> GIVEN INFORMATION
========

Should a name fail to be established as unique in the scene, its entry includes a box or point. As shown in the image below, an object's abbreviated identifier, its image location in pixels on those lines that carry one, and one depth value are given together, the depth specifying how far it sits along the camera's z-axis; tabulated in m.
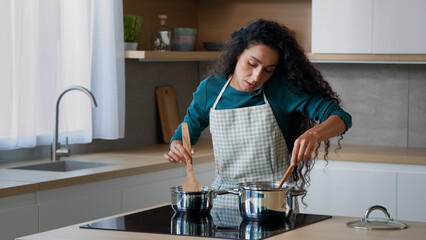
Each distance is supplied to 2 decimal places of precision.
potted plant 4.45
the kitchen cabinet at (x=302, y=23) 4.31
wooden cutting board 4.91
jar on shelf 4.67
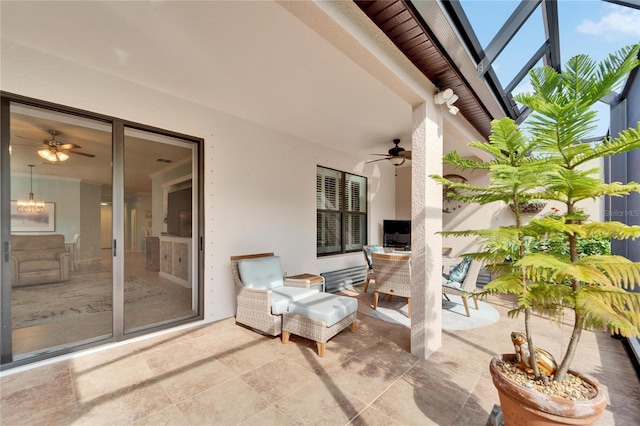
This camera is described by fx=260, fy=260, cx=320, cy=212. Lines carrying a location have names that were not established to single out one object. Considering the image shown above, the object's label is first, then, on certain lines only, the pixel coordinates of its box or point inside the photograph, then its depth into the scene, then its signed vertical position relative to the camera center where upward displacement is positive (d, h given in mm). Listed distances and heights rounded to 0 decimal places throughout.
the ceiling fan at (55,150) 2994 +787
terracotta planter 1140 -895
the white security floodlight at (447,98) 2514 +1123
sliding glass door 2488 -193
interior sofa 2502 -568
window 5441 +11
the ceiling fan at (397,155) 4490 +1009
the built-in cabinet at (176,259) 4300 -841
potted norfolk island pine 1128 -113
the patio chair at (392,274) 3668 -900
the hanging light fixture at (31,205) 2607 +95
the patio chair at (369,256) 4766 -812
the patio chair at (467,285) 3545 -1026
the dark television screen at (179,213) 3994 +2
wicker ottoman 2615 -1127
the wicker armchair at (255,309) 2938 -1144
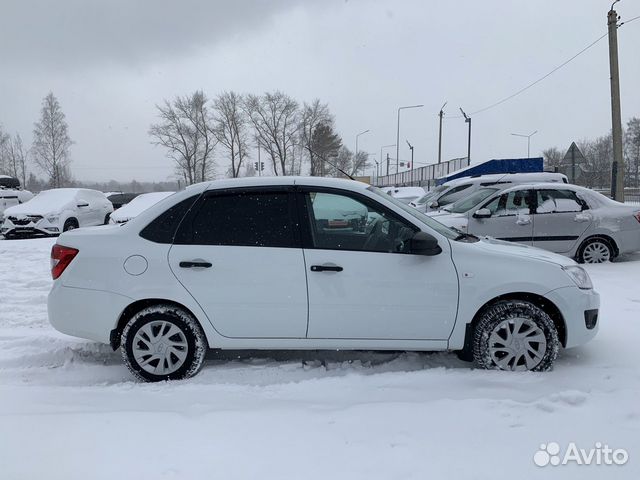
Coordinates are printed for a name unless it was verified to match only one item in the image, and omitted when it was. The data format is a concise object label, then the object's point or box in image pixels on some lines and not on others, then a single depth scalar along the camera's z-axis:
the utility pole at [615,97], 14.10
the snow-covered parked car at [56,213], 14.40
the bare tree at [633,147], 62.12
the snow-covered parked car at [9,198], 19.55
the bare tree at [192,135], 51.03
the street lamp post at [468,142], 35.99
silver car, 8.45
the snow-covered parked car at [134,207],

========

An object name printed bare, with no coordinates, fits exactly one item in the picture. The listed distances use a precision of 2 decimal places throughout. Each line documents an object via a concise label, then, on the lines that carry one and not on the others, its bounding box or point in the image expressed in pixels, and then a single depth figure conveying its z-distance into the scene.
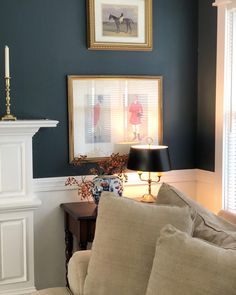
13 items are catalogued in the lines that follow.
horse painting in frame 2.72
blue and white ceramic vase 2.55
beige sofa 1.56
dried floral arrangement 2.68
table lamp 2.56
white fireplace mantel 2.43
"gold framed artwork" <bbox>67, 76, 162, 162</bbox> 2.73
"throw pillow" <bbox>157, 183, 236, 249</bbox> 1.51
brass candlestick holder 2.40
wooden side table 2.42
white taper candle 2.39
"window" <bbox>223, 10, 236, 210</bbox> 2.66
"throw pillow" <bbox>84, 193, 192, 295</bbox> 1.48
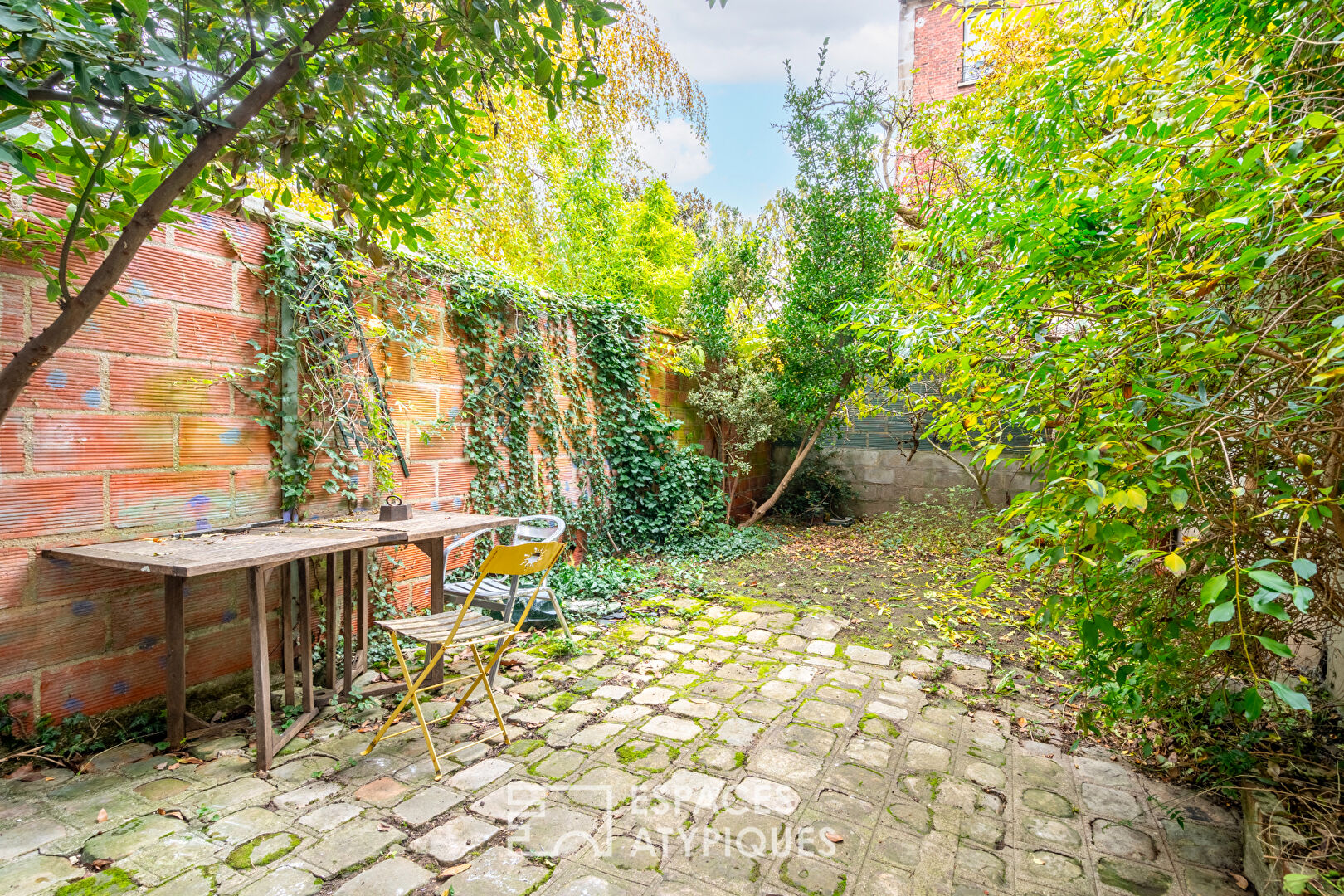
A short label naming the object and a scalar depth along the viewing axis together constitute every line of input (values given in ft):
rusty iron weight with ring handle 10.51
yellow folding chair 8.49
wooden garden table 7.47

========

> TASK BRIEF
What should come back is an exact copy of the lines above from the line with "Should a name" to the line with "jar on shelf 4.67", both included, minus the pictures.

> EXERCISE RESPONSE
Should a name fail to be established as unique in the scene, its entry includes a box or point. As shown in the image below, an object's abbreviated identifier, its image location in pixels on those lines that carry one, and one depth value are given together, the depth specifying how far it sits along the camera's z-axis; tabulated in m.
Each distance is supplied to 2 decimal places of precision.
potted plant 4.45
the kitchen cabinet at (x=302, y=23) 4.31
wooden cutting board 4.91
jar on shelf 4.67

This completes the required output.